Hamlet in Zeeland, Netherlands

Turkeye is a hamlet of Sluis, a municipality located in the west of Zeelandic Flanders, in the south-western part of the Netherlands.

== Name ==
Even though the settlement is regular hamlet in the province of Zeeland, the name Turkeye is probably an old spelling for Modern Dutch Turkije (English: Turkey; Türkiye). The name supposedly derives from relations between the Ottoman Turks and the Netherlands. The name of the road to it is the Turkijeweg which means Turkey Road in Dutch. Signs in the hamlet play into the name, saying Ne mutlu Türküm diyene ("How happy is the one, who says 'I am a Turk) or Hoş geldiniz ("Welcome"). There are also paintings of Ottoman sultans on some walls. Monique Sturm, who has been a volunteer Turkish ambassador in the hamlet for 30 years, turned a part of her house into a Turkish museum with items she brought from Turkey.

== History ==
From 1796 to 1970, the hamlet of Turkeye was part of the municipality of Waterlandkerkje. In 1970, this municipality merged with the municipality of Oostburg, which in turn was merged into the municipality of Sluis. The history of Turkeye starts after the conquest of Sluis in 1604 by the State army. The defeated Spanish troops withdrew and left 1,500 galley slaves, among whom a large number of Muslims from the Ottoman Empire, referred to in short as Turcken. The States-General decided to release these slaves and to send the Turks back to their homeland. So they hoped to acquire the support of the Ottoman Empire in the fight against Spain. However, the so-called Flemish Turks have once again been enslaved in Marseille, and have not been able to reach the Ottoman Empire. Prince Maurits may have attached the name Turkeye as an extra tribute to the Schans Turkeye, which was constructed in the same year 1604 and to which the nearby hamlet would later be named.

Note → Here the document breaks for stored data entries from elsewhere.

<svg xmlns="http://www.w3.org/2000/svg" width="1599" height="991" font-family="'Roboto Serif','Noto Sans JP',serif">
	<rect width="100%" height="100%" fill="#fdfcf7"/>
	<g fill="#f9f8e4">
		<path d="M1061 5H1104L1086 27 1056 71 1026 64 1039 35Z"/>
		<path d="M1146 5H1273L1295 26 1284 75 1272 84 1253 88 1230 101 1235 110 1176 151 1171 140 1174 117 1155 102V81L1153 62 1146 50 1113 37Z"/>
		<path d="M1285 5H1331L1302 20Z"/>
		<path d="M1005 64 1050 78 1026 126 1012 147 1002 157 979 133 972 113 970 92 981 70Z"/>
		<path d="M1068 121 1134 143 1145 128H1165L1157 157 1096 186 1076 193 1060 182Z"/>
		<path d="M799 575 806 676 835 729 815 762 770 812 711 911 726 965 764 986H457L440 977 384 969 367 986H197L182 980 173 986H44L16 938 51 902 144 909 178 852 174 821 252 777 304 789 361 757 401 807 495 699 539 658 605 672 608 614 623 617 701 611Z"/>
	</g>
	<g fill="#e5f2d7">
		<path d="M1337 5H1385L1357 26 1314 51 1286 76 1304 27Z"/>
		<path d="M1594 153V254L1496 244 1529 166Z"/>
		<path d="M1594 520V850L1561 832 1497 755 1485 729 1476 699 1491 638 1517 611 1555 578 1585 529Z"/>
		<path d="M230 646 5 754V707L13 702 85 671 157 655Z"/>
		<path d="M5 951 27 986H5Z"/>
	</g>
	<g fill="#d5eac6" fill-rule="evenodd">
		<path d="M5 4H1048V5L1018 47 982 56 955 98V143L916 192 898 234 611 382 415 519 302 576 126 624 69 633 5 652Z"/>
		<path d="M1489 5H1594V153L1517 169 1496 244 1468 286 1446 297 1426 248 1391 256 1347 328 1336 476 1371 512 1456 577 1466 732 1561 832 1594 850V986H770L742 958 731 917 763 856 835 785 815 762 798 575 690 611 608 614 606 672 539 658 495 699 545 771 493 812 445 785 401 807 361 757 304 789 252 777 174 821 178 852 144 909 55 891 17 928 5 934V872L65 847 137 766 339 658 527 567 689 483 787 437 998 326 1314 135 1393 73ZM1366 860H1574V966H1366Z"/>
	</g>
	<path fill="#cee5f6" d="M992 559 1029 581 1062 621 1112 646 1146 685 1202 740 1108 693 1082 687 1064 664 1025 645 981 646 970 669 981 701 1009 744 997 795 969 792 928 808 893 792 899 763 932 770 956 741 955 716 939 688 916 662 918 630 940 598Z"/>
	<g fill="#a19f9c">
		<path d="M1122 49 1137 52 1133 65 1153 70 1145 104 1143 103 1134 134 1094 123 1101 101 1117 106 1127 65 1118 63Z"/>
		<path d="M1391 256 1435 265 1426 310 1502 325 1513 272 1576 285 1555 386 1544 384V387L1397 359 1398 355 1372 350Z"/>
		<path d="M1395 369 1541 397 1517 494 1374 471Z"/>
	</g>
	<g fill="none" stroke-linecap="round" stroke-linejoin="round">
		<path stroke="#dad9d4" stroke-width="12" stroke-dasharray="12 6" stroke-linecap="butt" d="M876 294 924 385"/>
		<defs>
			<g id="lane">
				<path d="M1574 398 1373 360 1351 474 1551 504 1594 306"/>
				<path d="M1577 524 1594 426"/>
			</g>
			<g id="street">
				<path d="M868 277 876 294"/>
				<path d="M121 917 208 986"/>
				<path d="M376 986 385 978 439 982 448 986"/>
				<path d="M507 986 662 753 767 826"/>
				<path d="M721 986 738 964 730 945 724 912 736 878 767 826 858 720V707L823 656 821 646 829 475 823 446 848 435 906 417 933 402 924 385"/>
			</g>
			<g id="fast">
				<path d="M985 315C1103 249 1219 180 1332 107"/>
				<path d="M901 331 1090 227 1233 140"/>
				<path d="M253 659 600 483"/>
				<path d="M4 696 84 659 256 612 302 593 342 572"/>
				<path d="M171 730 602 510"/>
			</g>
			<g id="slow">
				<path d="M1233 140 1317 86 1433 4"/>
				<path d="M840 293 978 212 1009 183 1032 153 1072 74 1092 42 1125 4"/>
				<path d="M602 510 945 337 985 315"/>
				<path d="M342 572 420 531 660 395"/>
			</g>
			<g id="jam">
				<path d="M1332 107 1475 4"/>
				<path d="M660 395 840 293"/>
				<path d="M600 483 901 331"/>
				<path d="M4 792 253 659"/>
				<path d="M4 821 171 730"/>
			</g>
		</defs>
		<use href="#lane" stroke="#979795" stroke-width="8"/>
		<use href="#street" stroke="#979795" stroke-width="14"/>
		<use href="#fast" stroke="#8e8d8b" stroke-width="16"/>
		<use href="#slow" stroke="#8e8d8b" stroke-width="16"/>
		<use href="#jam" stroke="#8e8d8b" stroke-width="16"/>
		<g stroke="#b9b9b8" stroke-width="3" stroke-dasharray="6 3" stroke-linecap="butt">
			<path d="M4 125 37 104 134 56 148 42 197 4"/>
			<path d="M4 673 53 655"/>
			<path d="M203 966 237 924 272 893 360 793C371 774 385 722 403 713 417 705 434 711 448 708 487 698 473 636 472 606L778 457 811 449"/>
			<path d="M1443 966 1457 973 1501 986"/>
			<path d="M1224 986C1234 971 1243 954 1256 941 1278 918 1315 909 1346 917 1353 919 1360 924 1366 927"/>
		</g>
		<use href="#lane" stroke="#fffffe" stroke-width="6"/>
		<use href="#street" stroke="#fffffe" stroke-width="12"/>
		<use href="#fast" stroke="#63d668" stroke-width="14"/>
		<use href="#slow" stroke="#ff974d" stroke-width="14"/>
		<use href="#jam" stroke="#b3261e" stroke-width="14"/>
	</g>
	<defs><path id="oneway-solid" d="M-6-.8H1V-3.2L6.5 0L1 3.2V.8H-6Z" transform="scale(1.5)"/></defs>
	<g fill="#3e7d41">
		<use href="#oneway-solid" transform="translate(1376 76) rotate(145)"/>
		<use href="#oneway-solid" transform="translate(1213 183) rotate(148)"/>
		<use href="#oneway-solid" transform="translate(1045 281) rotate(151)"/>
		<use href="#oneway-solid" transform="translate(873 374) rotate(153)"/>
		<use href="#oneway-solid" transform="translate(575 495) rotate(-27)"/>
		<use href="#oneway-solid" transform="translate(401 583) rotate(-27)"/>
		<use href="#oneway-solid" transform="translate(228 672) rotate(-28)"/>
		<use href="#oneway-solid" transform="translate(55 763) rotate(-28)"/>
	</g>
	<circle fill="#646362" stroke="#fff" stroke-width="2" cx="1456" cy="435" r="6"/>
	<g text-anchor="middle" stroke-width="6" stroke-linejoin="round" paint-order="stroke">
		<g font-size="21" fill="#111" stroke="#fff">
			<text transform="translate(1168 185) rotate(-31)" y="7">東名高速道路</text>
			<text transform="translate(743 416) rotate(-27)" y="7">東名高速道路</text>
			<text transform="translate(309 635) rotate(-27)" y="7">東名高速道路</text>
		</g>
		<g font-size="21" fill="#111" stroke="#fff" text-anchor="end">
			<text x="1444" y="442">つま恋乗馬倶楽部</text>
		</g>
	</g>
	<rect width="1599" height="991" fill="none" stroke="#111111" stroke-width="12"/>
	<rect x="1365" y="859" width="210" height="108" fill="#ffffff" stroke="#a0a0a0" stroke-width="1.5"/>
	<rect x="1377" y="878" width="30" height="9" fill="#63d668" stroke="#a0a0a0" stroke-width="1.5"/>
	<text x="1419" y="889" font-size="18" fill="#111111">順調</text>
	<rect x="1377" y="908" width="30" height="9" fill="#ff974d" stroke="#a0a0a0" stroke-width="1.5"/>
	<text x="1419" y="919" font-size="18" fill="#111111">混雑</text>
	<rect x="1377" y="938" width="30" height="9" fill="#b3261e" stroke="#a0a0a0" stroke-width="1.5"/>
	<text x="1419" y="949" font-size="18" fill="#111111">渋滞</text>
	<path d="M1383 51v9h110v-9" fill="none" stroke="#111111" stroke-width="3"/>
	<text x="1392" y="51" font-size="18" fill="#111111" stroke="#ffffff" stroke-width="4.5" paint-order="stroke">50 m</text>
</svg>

A bond has grown between the neighborhood Turkeye and the Turkish community in the Netherlands and Turkey. A few inhabitants of the hamlet are involved, as well as the Stichting Vriendschapsband Nederland-Turkije. There are regular visits by Turkish delegations and dignitaries such as diplomats. There are also place name signs Turkeye, gem. Sluis placed in the Turkish cities of Dalaman and Trabzon, where many Dutch tourists come. In 2012, it was celebrated that there are 400 years of diplomatic relations between Turkey and the Netherlands: In 1612 the Republic of the Seven United Netherlands was recognized by the Ottoman Empire.

== Demographics ==
The hamlet has 20 to 30 inhabitants, all Dutch citizens. The largest part of the houses in the hamlet serves as a holiday home. Everyone in the hamlet is Dutch.